== TASK OBJECTIVE ==
From the blog post on unread books, reproduce word for word the passage starting at "bt's post about" and ending at "of into this.".

== EXCERPTED TEXT ==
^^^^

Sunday, March 29, 2015

Unread

(I am stealing this meme from bt, by the way, because I cannot resist a good book meme.)

bt's post about the "unread books" meme that went around in 2008 jogged a vague memory for me. That was not too long after I joined facebook & several of my bookish-type friends had posted it, and while I was well and truly over all the quizzes that purported to tell me Which Backstreet Boy's Left Nut I am, I was kind of into this.

The idea is that someone had made this list of the top 106 books listed in Library Thing as "unread," and then you go through & annotate the list as follows:

  • Bold any books you've finished.
  • Italicize any you've started but not finished.
  • Underline any you read as a school assignment (optional - I did not because what difference does it make).

bt made an updated list for 2015, and going through the list to mark up my progress was way more satisfying than it had any right to be:

  • Jonathan Strange & Mr. Norrell by Susanna Clarke (262 times). Loved this book! But, it is long and not exactly a page turner, so I'm not totally surprised it tops the list.
  • Anna Karenina by Leo Tolstoy (254 times). Just read this last year & enjoyed it more than I thought I would.
  • Crime and Punishment by Fyodor Dostoevsky (227 times). On my list for this year.
  • One Hundred Years of Solitude by Gabriel Garcia Marquez (222 times). Just read last year; didn't love.
  • Catch-22 by Joseph Heller (193 times). Just read last year. Glad I read it, but in the tasty vegetable salad way, not the ice cream sundae way. Funny but a tough read in places.
  • Wuthering Heights by Emily Brontë (190 times). Uggghhh I just cannot muster enthusiasm for this book.
  • The Silmarillion by J. R. R. Tolkien (183 times). Read in college. Meh. I think you have to be a die-hard Tolkein fan to love this book and I'm not, really.
  • Ulysses by James Joyce (181 times). On my list!
  • War and Peace by Léon Tolstoï (178 times). People keep telling me how worth it is but man, I just can't get up the enthusiasm.
  • The Brothers Karamazov by Fedor Mikhaïlovitch Dostoïevski (173 times). On my list.
  • The Odyssey by Homer (168 times). Middle school.
  • A Tale of Two Cities by Charles Dickens (162 times). 11th grade.
  • Don Quixote by Miguel de Cervantes Saavedra (159 times). I actually read this in Spanish when I took AP Spanish. I doubt I could now.
  • The Kite Runner by Khaled Hosseini (157 times). This book does not call to me.
  • The Iliad by Homer (157 times). 9th grade. Loved way more than I should have, I think.
  • Jane Eyre by Charlotte Brontë (154 times). Happening this year!

^^^^

== EXERCISE DATA ==
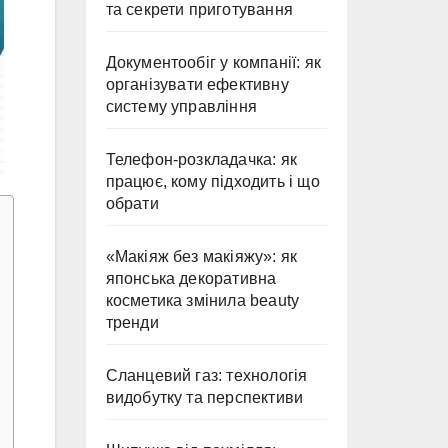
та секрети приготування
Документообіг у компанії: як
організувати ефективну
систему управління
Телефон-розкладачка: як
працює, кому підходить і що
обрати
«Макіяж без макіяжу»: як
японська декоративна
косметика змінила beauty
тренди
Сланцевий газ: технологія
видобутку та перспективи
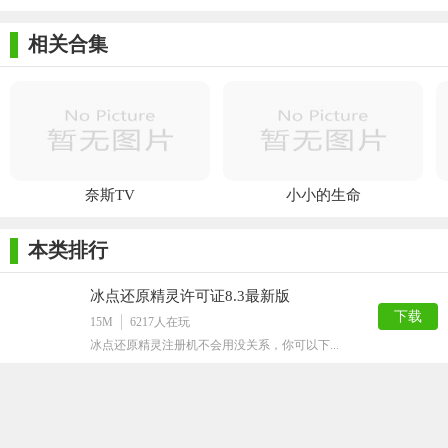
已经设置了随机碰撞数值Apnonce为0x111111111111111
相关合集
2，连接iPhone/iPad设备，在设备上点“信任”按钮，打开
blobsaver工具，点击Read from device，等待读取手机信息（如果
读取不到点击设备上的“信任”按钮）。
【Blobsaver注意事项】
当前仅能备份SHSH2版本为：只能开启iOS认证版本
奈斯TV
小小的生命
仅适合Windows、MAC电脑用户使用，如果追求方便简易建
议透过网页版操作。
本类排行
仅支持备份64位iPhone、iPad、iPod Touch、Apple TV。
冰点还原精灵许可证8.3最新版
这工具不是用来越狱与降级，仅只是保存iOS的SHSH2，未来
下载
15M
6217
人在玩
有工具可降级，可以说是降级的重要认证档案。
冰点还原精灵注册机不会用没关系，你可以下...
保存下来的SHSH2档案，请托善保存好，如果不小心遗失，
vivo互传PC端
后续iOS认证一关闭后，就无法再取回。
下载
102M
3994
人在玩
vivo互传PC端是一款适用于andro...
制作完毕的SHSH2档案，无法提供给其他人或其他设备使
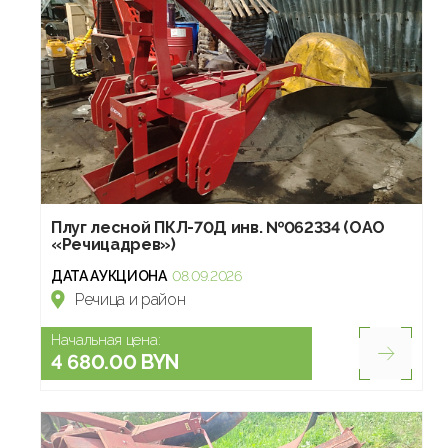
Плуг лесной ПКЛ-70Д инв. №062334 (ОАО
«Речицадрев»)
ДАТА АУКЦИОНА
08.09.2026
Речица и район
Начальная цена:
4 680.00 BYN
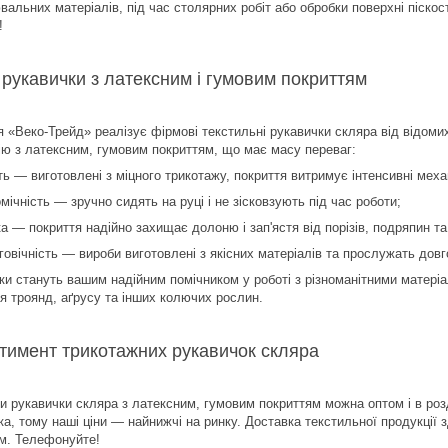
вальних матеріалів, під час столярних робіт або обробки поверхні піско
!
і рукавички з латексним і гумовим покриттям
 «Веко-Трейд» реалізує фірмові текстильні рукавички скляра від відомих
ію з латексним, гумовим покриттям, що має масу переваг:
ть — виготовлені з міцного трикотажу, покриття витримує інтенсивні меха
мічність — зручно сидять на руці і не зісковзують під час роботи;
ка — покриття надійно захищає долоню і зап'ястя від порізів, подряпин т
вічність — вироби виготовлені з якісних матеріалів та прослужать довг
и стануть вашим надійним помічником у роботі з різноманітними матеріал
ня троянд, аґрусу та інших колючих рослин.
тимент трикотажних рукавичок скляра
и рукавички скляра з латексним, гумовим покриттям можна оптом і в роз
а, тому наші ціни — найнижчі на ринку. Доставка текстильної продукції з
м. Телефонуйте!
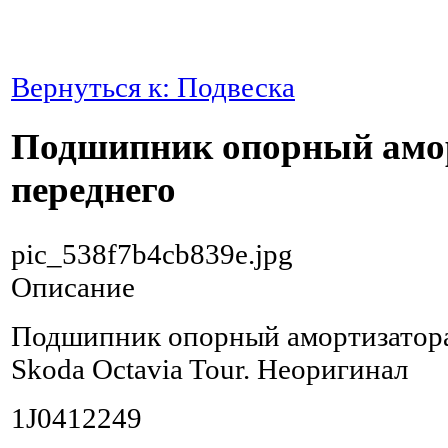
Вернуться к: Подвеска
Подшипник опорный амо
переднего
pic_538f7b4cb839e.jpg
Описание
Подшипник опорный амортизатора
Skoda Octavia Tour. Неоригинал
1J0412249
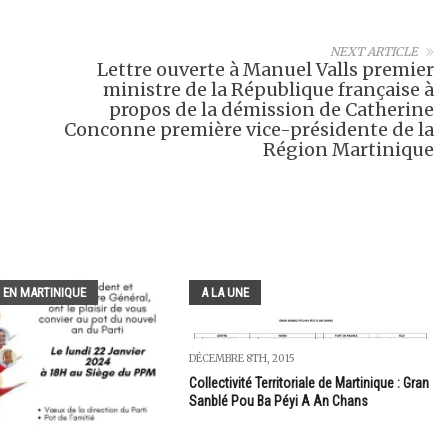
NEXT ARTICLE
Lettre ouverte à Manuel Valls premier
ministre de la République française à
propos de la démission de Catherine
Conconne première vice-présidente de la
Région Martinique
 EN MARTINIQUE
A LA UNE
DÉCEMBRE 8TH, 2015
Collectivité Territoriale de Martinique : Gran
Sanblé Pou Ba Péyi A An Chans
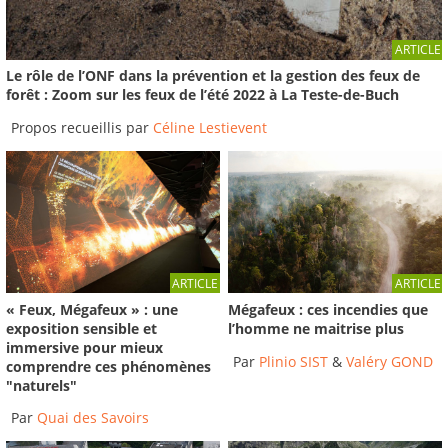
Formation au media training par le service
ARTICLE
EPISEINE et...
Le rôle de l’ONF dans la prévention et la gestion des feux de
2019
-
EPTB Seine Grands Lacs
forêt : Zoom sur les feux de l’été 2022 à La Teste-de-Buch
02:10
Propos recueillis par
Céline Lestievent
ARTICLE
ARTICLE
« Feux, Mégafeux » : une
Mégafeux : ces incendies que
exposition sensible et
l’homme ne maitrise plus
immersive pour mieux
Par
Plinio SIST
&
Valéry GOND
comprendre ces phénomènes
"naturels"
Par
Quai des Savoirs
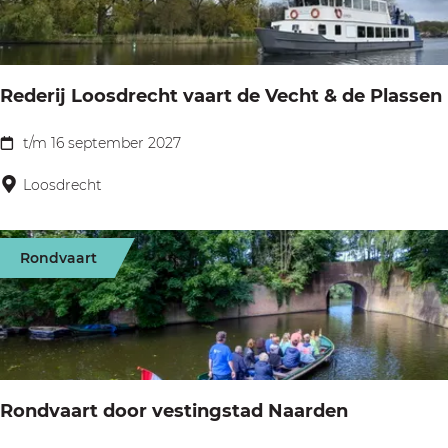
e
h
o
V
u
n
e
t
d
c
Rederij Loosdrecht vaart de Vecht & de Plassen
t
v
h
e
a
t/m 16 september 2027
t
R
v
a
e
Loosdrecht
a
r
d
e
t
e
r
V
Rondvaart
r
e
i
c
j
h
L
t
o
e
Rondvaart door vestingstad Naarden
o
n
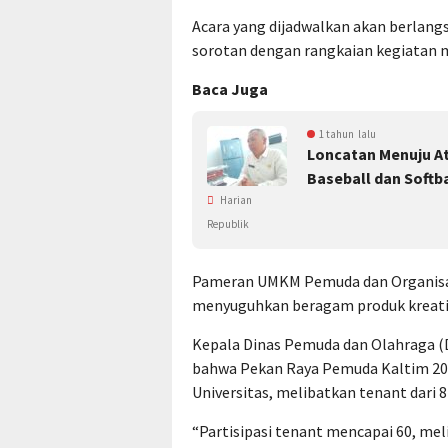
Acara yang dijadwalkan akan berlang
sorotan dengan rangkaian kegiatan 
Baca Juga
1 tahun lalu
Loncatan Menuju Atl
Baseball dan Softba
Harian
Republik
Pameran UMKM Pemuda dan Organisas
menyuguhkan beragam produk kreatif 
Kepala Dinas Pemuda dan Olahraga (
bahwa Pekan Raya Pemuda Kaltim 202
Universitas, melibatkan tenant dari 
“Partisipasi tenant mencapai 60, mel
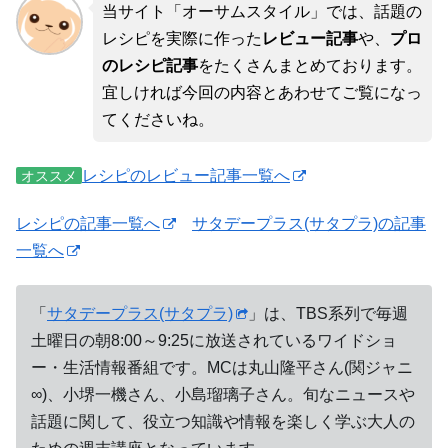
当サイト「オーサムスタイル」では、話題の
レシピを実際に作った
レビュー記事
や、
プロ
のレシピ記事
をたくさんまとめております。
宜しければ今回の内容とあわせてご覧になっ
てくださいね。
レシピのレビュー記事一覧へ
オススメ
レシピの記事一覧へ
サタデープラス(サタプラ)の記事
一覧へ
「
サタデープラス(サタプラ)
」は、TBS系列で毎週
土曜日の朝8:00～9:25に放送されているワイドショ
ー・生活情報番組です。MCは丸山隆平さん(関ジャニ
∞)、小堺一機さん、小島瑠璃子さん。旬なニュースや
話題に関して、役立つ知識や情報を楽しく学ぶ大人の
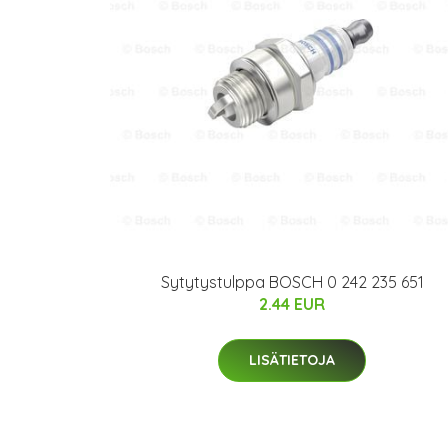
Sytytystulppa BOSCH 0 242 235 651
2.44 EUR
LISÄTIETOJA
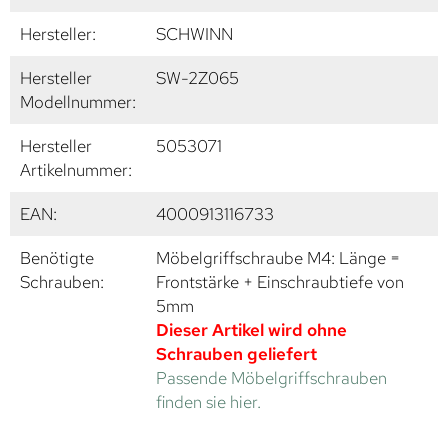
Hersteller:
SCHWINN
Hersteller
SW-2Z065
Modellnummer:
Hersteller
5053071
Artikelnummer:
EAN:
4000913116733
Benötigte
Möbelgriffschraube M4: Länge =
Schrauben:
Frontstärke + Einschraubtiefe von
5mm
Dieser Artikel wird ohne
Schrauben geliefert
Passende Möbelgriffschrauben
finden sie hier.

^^^^

== SOLUTION TO THE PROBLEM ==
bt's post about the "unread books" meme that went around in 2008 jogged a vague memory for me. That was not too long after I joined facebook & several of my bookish-type friends had posted it, and while I was well and truly over all the quizzes that purported to tell me Which Backstreet Boy's Left Nut I am, I was kind of into this.